Dispatches from the domain crawl #1

After the blaze of publicity surrounding the advent of Non-Print Legal Deposit, the web archiving team have been busy putting the regulations into practice. This is the first of a series of dispatches from the domain crawl, documenting our discoveries as we begin crawling the whole of the UK web domain for this first time.

Firstly, some numbers. In the first week, we acquired nearly 3.6TB of compressed data (in its raw, uncompressed form, the data is ~40% larger) from some 191 million URLs. Although we staggered the launch as a series of smaller crawls, by the end of the week we reached a sustained rate of 300Mb/s. The bulk of this was from the general crawl of the whole domain, which we kicked off with a list of 3.8 million hostnames.
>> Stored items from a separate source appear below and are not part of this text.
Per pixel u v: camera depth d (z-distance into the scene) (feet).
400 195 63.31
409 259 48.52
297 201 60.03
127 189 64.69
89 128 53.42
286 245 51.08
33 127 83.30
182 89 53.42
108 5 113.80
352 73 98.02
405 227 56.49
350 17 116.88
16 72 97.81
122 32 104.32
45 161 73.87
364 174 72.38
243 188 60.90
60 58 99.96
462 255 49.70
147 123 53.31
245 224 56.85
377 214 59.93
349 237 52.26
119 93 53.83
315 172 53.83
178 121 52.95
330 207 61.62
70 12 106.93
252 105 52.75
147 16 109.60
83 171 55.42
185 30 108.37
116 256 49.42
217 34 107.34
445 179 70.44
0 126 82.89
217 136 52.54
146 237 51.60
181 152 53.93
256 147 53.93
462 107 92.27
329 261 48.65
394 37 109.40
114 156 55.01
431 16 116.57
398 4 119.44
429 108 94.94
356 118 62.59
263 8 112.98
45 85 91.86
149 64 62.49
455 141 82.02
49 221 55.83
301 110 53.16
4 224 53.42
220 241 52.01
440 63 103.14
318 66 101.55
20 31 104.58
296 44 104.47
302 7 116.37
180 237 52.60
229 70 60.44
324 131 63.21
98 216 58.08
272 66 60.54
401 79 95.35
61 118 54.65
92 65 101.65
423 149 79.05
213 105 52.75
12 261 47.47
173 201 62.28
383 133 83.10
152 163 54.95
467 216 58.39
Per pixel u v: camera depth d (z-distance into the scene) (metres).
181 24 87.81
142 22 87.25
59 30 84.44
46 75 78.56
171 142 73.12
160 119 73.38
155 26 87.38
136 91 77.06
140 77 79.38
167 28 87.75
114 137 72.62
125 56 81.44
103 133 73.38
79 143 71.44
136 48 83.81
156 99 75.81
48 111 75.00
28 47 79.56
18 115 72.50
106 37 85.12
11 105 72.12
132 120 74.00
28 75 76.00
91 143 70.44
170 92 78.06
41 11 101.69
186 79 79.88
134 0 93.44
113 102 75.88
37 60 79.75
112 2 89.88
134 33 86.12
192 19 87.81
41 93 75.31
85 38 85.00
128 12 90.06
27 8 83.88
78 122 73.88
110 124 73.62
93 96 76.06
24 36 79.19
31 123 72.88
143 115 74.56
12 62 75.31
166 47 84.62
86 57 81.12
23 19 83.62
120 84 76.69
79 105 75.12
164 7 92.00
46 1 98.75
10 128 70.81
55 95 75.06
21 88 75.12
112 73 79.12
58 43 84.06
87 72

At this stage it is difficult to determine what our success rate is - that is, how successful we are at harvesting each resource we target. This is partly because the Heritrix crawler has what might be described as an optimistic approach to determining what in a harvested page is actually a real link to another resource (particularly when parsing Javascript). As a result, some of the occasions on which Heritrix does not return a resource are due to the fact that there was not a real resource to be had.
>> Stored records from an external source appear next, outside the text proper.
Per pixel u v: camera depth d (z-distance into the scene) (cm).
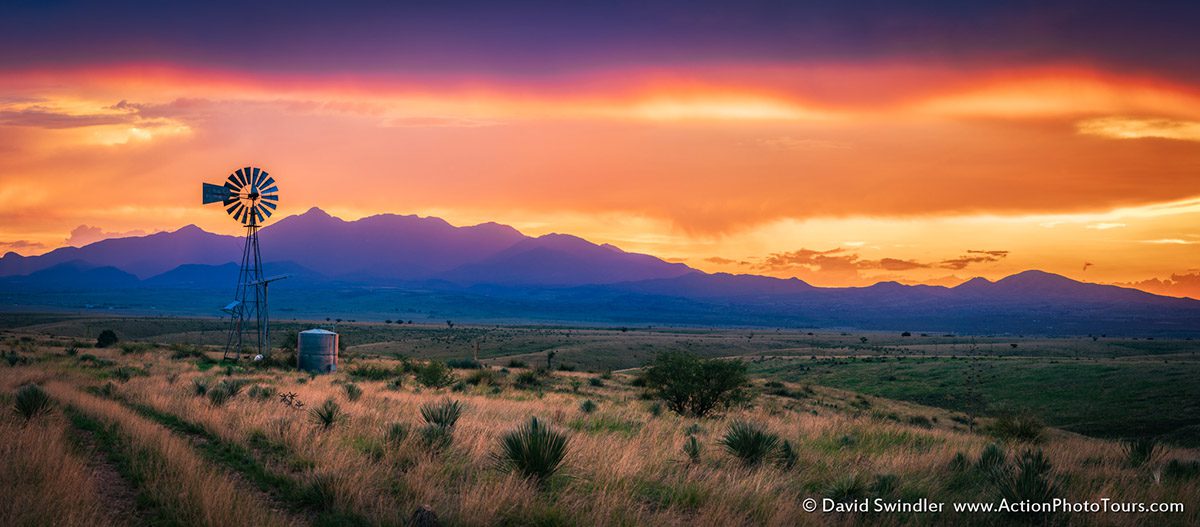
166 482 1052
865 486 1198
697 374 3562
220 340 16462
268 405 2159
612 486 1119
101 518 888
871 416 4856
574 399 3825
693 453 1478
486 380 4972
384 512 948
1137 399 6950
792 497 1126
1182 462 1617
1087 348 19038
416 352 14988
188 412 1856
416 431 1466
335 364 5659
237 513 890
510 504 987
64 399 2012
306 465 1238
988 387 8581
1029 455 1352
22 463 1061
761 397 5500
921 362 11662
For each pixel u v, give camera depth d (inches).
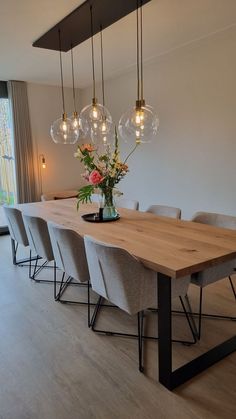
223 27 124.0
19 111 200.4
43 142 216.2
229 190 141.0
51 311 106.5
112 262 70.1
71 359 81.3
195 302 109.3
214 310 103.7
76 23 110.4
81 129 135.0
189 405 65.5
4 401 68.2
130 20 114.6
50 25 114.3
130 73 185.0
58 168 225.5
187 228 96.4
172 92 161.0
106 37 129.5
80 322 99.3
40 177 217.6
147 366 77.8
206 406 65.1
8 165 209.6
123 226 101.3
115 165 108.1
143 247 77.7
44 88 212.4
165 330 68.6
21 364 79.9
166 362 69.5
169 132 166.2
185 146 158.6
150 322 98.6
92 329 94.6
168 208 123.0
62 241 90.7
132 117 109.8
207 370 75.5
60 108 221.0
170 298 67.0
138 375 74.7
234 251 72.4
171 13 110.1
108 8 99.8
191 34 129.8
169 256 69.9
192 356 81.4
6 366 79.3
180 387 70.5
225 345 83.4
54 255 103.7
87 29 115.7
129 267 69.0
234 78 131.8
At this early stage it is also hard to determine reliably the difference between a erroneous response for a real link resource that has disappeared, and an occasion on which access to a real resource was blocked. Over time, we'll learn more about how best to answer some of these questions, which will hopefully start to reveal interesting things about the UK web as a whole.
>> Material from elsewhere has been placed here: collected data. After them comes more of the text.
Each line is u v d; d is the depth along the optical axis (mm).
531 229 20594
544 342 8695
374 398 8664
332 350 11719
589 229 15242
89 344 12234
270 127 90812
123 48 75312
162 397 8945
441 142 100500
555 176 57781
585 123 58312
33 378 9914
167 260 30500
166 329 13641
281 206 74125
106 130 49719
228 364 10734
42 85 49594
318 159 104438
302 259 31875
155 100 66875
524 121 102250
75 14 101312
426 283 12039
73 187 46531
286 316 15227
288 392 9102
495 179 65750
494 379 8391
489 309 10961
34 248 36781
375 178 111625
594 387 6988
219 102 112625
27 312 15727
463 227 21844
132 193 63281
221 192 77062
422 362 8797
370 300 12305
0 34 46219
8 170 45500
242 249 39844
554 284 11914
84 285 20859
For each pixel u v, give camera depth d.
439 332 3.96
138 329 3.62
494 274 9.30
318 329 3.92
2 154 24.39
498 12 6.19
Roger Coram / Andy Jackson / Peter Webster

 

16 April 2013

Just what is the UK web domain anyway ?

This sounds like a simple question. Ten seconds on most sites will tell a human viewer where a site originates from, and a little digging will produce the answer eventually. But under Non-Print Legal Deposit, we need a scaleable way of settling the question without human intervention. Our remit under the new regulations extends to sites that are issued from a .uk or other UK geographic top-level domain, or where part of the publishing process takes place in the UK. (See the regulations here, and a summary here.) UK map

We estimate that there are just short of five million sites that end in .uk - a simple, unambiguous and machine-readable way of knowing that a site originates from within the UK and so is covered by the remit we now have. However, not all UK domains end in .uk. Many .com, .org and other sites are in fact published from within the UK, and there are few reliable figures as to how many of these there are. And so to identify which of these fall within the scope of the regulations, we need other methods.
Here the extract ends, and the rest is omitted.